Saïda referma son dossier avec un claquement net.
— Tu veux demander une expertise graphologique ?
— Oui. Je compte en faire la requête à l’audience. Et j’espère que le juge l’accordera.
Zeynabou eut un léger sourire.
— Tu fais bien. Ce genre de dossier est piégé. On touche à l’intime. À la réputation. Aux sentiments.
Saïda, plus sèche, reprit :
— Et c’est pour ça que tu dois rester professionnelle. Ne te perds pas dans les intentions. Reste accrochée aux faits.
Aïssata referma lentement son propre dossier. Son regard se posa un instant sur le mur, comme si elle cherchait à y lire une réponse.
— Il y a des moments où j’aimerais que ce métier soit plus simple, murmura-t-elle.
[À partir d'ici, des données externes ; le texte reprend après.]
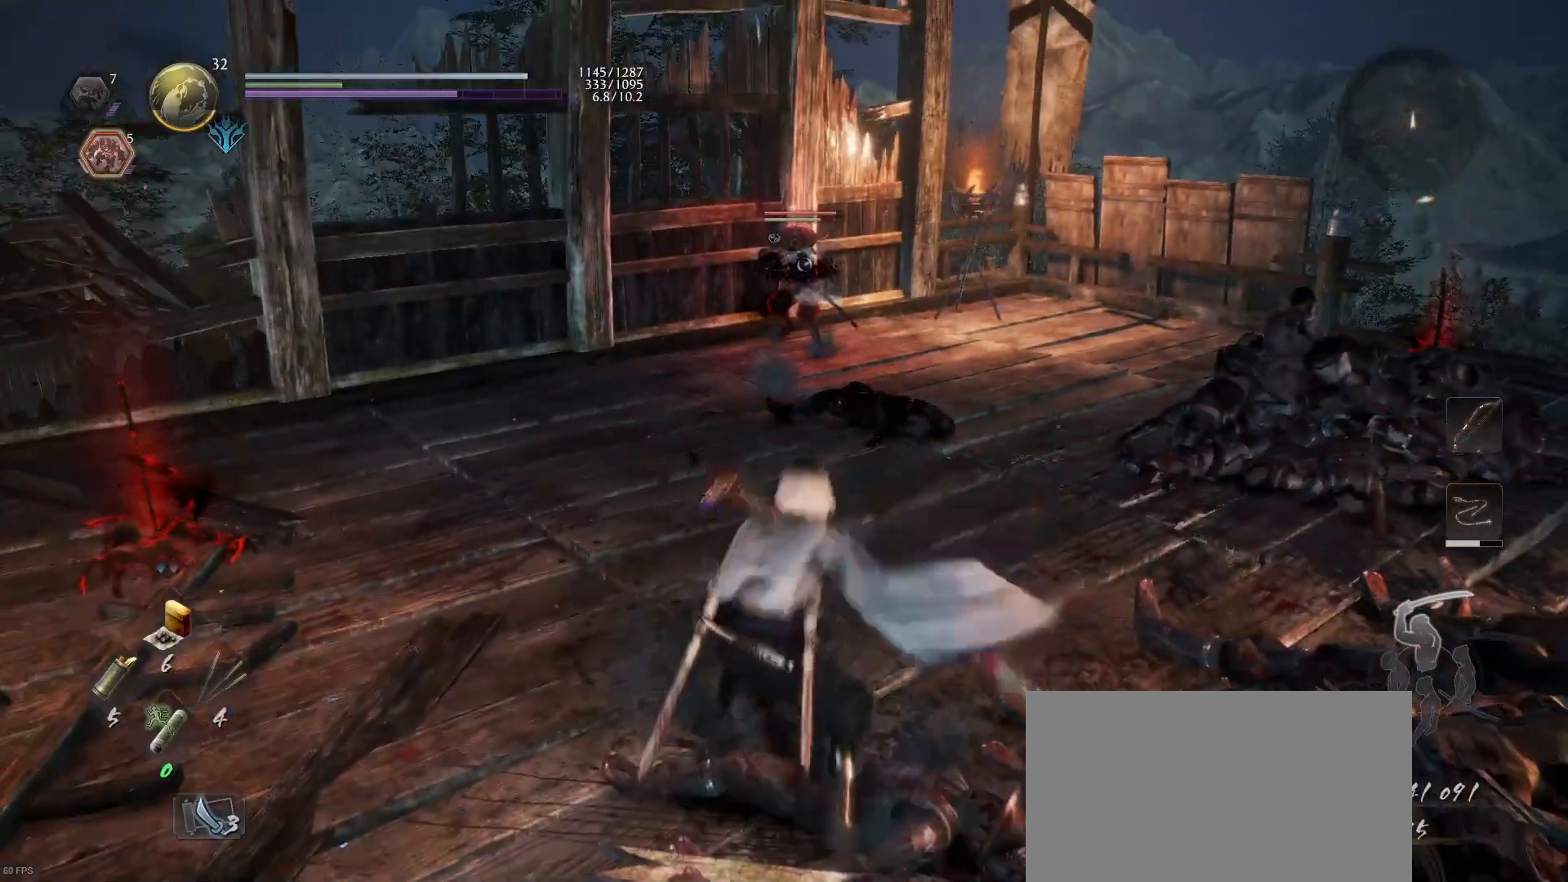
{"buttons": ["TRIANGLE"], "left_stick": "up", "right_stick": "center", "events": [[100, "CROSS", "up"], [133, "R1", "up"], [367, "TRIANGLE", "down"]]}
Zeynabou se leva, arrangea quelques papiers, et lui glissa, en souriant :
— Ce serait moins beau, s’il était plus simple.
Puis elle sortit. Aïssata resta un moment immobile, avant de se lever à son tour.
Saïda, seule désormais, regarda brièvement la porte. Son visage s’était durci. Mais dans ses yeux, un doute luisait aussi, imperceptible.